Look through the data below for the line with "right elbow: (475, 830)" and the line with "right back paw: (371, 742)", then output those two and all lines in between, exactly as written.

↓

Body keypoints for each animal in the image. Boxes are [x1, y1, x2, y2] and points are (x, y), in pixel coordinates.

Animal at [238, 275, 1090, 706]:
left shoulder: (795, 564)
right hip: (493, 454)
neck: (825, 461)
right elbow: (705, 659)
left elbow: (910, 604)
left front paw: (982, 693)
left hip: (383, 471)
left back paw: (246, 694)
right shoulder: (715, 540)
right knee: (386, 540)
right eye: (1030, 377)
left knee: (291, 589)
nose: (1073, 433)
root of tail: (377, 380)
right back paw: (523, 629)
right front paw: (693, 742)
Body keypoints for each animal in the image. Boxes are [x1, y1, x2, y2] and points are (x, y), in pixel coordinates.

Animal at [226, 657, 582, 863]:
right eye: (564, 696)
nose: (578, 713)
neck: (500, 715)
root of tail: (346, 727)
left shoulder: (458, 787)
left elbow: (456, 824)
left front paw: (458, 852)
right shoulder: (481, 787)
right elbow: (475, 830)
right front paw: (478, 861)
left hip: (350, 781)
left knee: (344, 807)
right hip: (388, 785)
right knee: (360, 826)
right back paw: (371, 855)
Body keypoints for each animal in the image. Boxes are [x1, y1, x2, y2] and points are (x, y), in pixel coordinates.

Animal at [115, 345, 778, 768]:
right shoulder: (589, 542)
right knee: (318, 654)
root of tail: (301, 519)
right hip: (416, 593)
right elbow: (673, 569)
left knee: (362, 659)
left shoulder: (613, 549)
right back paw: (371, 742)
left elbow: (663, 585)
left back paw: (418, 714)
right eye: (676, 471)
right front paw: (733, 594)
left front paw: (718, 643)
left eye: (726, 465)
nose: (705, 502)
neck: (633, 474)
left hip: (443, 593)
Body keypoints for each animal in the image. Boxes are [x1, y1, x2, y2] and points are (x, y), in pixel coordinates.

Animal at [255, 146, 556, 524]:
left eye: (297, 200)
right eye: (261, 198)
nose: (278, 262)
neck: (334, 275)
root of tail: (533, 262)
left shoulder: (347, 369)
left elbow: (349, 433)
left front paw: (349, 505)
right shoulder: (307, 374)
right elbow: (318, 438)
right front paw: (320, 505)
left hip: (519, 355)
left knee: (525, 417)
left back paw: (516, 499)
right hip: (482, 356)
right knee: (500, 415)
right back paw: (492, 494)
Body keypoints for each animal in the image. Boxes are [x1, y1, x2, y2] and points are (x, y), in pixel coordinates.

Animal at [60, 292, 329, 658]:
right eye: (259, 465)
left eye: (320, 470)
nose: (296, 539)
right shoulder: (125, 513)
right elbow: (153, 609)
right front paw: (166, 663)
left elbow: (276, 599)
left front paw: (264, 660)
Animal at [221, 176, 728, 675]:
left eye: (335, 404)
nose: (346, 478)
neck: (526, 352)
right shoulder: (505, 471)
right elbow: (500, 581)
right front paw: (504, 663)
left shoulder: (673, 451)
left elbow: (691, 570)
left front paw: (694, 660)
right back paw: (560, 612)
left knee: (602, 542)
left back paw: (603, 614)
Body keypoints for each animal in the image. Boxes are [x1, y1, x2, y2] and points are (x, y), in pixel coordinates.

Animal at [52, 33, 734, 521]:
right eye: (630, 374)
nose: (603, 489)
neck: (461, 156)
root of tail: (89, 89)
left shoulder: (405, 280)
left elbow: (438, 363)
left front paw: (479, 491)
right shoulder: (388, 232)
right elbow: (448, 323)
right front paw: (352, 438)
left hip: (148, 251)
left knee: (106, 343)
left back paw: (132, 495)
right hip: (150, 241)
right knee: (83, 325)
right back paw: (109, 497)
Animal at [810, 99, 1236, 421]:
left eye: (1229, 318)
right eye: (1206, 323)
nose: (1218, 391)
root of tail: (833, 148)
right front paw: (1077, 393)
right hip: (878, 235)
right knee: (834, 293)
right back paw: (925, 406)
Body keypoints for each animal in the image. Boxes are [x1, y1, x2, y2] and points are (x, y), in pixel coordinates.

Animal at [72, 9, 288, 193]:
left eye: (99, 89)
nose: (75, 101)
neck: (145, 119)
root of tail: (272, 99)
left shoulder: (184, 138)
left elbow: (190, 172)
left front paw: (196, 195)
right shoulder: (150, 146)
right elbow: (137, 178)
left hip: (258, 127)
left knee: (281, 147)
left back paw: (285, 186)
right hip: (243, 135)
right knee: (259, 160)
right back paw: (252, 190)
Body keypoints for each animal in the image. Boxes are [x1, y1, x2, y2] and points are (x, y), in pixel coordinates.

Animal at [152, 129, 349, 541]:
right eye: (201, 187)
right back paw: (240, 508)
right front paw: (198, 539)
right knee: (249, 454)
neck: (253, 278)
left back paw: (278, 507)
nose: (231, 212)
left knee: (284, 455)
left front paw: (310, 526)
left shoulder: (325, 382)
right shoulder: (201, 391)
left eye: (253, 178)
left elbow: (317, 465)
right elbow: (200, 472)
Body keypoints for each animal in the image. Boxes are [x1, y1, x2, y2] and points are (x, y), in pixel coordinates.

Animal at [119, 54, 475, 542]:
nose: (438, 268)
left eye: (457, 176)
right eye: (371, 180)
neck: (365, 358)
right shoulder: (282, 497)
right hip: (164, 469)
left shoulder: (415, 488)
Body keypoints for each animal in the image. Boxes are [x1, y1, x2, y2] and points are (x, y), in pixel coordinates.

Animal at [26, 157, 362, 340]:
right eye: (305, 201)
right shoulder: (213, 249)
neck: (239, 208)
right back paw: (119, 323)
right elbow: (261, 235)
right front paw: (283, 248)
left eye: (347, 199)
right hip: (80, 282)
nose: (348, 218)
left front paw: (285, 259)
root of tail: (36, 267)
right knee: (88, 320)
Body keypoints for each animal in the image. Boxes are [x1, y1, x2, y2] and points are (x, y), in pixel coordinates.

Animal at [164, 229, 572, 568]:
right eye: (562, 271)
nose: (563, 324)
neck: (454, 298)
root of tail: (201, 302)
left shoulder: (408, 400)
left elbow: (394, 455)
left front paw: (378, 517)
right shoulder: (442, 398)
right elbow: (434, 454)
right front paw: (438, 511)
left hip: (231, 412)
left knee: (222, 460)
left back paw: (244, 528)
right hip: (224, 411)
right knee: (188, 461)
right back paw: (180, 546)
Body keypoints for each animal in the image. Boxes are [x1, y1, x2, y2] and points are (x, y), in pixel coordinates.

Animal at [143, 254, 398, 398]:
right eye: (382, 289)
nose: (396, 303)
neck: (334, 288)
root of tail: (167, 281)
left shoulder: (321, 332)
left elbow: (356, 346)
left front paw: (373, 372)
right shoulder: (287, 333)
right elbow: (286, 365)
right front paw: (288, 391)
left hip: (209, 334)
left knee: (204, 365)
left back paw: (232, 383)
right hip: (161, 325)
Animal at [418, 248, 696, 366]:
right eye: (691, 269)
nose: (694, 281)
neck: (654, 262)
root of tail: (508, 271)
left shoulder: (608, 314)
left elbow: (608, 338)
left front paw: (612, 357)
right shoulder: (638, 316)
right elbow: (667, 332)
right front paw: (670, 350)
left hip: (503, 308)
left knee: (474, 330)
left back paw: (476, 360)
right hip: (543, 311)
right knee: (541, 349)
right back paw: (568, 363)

↑

- _REPLY TO THE EXERCISE_
right elbow: (475, 830)
right front paw: (478, 861)
left hip: (350, 781)
left knee: (344, 807)
right hip: (388, 785)
right knee: (360, 826)
right back paw: (371, 855)
Body keypoints for each animal in the image. Boxes are [x1, y1, x2, y2] and points are (x, y), in pixel coordinates.

Animal at [115, 345, 778, 768]:
right shoulder: (589, 542)
right knee: (318, 654)
root of tail: (301, 519)
right hip: (416, 593)
right elbow: (673, 569)
left knee: (362, 659)
left shoulder: (613, 549)
right back paw: (371, 742)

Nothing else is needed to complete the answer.